Mit Männlichkeiten Gefühle fischen gehen

Als eine sich maskulin präsentierende, non-binäre Person fische ich stets im Teich der Männlichkeiten. Männlichkeitsbilder sind noch immer mit einem kommunikativen Handicap verbunden, was Gefühle und Kommunikation angeht. Die Art, wie ich auf dem Date angegangen wurde, hat mich an eine von bell hooks‘ Beobachtungen erinnert. Sie sagt, Männlichkeiten würden oftmals über Rituale der Scham und Beschämung verhandelt. Es fühlte sich tatsächlich so an, als wollte mein Gegenüber mich in eine vermeintlich offenere Sexualität sprichwörtlich hinein schämen. Wenn ich nur offen genug, nur befreit genug wäre, dann würde ich es genießen, in einer festen Beziehung nebenbei noch andere Schwänze zu lutschen – so lautete offenbar die Logik dahinter.
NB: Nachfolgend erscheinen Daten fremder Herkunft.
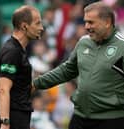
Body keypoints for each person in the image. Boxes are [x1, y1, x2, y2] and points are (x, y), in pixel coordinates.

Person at [33, 1, 124, 129]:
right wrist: (37, 83)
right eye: (85, 21)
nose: (86, 26)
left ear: (107, 22)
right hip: (80, 117)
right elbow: (66, 70)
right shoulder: (83, 42)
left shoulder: (122, 47)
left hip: (111, 120)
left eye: (91, 22)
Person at [0, 5, 43, 129]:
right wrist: (5, 123)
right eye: (37, 23)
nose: (41, 28)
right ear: (24, 26)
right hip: (13, 119)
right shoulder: (12, 52)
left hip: (19, 117)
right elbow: (3, 89)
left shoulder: (19, 50)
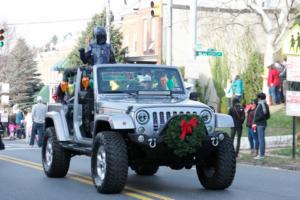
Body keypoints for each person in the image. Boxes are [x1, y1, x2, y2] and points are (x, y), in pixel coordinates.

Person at [253, 92, 270, 159]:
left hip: (260, 124)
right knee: (262, 139)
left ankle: (261, 155)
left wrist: (256, 120)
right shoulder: (265, 104)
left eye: (258, 97)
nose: (257, 99)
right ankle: (262, 154)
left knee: (261, 139)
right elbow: (268, 116)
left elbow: (261, 115)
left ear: (260, 98)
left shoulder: (260, 105)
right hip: (263, 123)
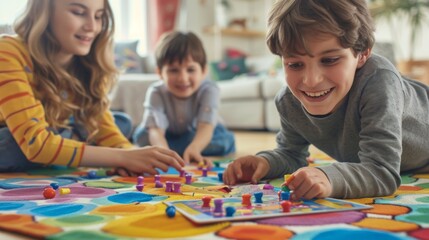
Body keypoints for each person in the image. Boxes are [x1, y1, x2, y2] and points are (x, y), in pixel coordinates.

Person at [223, 0, 429, 199]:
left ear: (363, 53)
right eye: (294, 64)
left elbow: (382, 171)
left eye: (329, 60)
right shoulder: (288, 102)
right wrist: (265, 162)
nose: (311, 81)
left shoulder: (379, 82)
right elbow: (291, 154)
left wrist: (330, 178)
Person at [0, 0, 185, 175]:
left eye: (98, 16)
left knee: (122, 122)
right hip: (16, 136)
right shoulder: (8, 51)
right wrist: (121, 157)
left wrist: (130, 155)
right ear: (44, 11)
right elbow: (35, 143)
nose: (92, 27)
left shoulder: (86, 64)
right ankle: (69, 143)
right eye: (79, 12)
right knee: (12, 144)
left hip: (57, 129)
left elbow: (107, 130)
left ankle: (66, 145)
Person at [133, 31, 235, 167]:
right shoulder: (156, 91)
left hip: (199, 133)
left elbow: (206, 126)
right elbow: (156, 130)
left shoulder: (210, 90)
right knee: (141, 136)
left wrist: (195, 147)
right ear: (159, 73)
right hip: (166, 134)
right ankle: (176, 150)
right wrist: (164, 153)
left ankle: (186, 149)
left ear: (204, 71)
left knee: (222, 141)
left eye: (191, 70)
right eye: (173, 70)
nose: (183, 78)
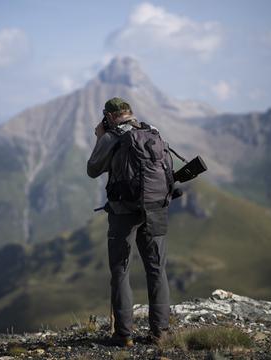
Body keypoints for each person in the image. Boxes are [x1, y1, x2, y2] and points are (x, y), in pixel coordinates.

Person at [87, 97, 173, 347]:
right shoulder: (152, 132)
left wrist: (99, 136)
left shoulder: (111, 137)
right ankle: (161, 334)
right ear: (130, 113)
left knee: (121, 271)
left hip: (123, 211)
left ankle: (123, 335)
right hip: (156, 208)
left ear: (110, 116)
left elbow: (93, 169)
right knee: (157, 270)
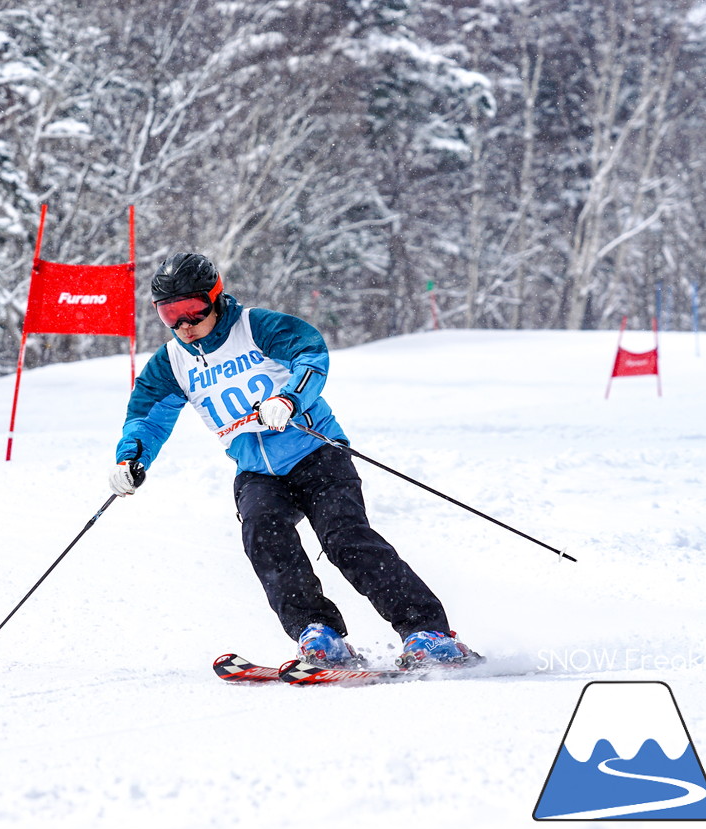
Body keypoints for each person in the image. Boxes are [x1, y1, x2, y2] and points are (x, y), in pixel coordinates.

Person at [108, 252, 476, 669]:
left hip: (316, 453)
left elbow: (311, 354)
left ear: (215, 297)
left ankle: (427, 631)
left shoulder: (256, 327)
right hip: (256, 471)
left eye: (192, 310)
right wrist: (130, 459)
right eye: (169, 314)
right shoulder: (172, 362)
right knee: (264, 536)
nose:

In welche Richtung führt dieses Liebesspiel?
In welche Richtung führt dieses Liebesspiel?Fredde Lanka für Berliner Zeitung

Dabei sage ich nicht, dass andere Schwänze (oder Körper) für mich uninteressant werden, sobald ich verliebt bin. Nur spielen sie eben eine kleinere Rolle für mich. Meine fluktuierende Sexualität fühlt sich nicht deshalb eingeschränkt, dass ich mich weniger mit den Körpern anderer Menschen beschäftige, wenn ein Mensch für mich besonders geworden ist. Damit in Kontakt zu sein, was mir gut tut und mich glücklich macht, fühlt sich letztlich viel befreiter und radikaler an, als um jeden Preis eine Sexualität zu leben, die sich für mich persönlich – und nur darum geht es mir – unpassend anfühlt. Kurzum: Lutschen und lutschen lassen.